## The task:
Restate each entry below word for word, without skipping any.

## Entries supplied:

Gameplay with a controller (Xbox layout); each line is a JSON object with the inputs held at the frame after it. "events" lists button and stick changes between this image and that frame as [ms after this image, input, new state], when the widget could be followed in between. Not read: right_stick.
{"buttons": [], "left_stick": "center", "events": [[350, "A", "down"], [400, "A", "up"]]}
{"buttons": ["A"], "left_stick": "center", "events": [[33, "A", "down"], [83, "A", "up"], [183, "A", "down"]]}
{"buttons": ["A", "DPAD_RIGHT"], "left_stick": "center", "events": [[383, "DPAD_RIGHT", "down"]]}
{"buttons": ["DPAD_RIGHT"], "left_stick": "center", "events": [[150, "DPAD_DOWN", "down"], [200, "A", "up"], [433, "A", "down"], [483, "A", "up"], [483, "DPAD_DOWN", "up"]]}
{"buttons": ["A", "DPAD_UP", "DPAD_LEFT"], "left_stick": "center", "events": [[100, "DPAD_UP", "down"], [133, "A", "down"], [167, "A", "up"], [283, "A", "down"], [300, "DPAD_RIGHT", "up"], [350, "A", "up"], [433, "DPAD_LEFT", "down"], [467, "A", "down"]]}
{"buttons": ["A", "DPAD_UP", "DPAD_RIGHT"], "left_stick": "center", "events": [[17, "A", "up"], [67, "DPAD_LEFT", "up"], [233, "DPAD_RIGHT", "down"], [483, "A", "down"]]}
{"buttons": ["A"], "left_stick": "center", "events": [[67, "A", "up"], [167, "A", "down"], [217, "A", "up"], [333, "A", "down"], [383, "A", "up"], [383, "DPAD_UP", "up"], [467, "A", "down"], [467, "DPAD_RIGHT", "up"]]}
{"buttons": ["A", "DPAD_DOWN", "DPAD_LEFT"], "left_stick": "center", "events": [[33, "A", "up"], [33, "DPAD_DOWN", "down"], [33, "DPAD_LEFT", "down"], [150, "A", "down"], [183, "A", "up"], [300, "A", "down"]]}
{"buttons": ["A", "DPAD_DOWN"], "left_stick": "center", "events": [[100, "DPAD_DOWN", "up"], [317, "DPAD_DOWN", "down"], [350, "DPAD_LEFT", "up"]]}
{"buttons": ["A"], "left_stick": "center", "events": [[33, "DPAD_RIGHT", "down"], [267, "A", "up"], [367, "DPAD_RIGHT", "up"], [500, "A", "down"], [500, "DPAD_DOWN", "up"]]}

## The completed task:
Gameplay with a controller (Xbox layout); each line is a JSON object with the inputs held at the frame after it. "events" lists button and stick changes between this image and that frame as [ms after this image, input, new state], when the widget could be followed in between. Not read: right_stick.
{"buttons": [], "left_stick": "center", "events": [[350, "A", "down"], [400, "A", "up"]]}
{"buttons": ["A"], "left_stick": "center", "events": [[33, "A", "down"], [83, "A", "up"], [183, "A", "down"]]}
{"buttons": ["A", "DPAD_RIGHT"], "left_stick": "center", "events": [[383, "DPAD_RIGHT", "down"]]}
{"buttons": ["DPAD_RIGHT"], "left_stick": "center", "events": [[150, "DPAD_DOWN", "down"], [200, "A", "up"], [433, "A", "down"], [483, "A", "up"], [483, "DPAD_DOWN", "up"]]}
{"buttons": ["A", "DPAD_UP", "DPAD_LEFT"], "left_stick": "center", "events": [[100, "DPAD_UP", "down"], [133, "A", "down"], [167, "A", "up"], [283, "A", "down"], [300, "DPAD_RIGHT", "up"], [350, "A", "up"], [433, "DPAD_LEFT", "down"], [467, "A", "down"]]}
{"buttons": ["A", "DPAD_UP", "DPAD_RIGHT"], "left_stick": "center", "events": [[17, "A", "up"], [67, "DPAD_LEFT", "up"], [233, "DPAD_RIGHT", "down"], [483, "A", "down"]]}
{"buttons": ["A"], "left_stick": "center", "events": [[67, "A", "up"], [167, "A", "down"], [217, "A", "up"], [333, "A", "down"], [383, "A", "up"], [383, "DPAD_UP", "up"], [467, "A", "down"], [467, "DPAD_RIGHT", "up"]]}
{"buttons": ["A", "DPAD_DOWN", "DPAD_LEFT"], "left_stick": "center", "events": [[33, "A", "up"], [33, "DPAD_DOWN", "down"], [33, "DPAD_LEFT", "down"], [150, "A", "down"], [183, "A", "up"], [300, "A", "down"]]}
{"buttons": ["A", "DPAD_DOWN"], "left_stick": "center", "events": [[100, "DPAD_DOWN", "up"], [317, "DPAD_DOWN", "down"], [350, "DPAD_LEFT", "up"]]}
{"buttons": ["A"], "left_stick": "center", "events": [[33, "DPAD_RIGHT", "down"], [267, "A", "up"], [367, "DPAD_RIGHT", "up"], [500, "A", "down"], [500, "DPAD_DOWN", "up"]]}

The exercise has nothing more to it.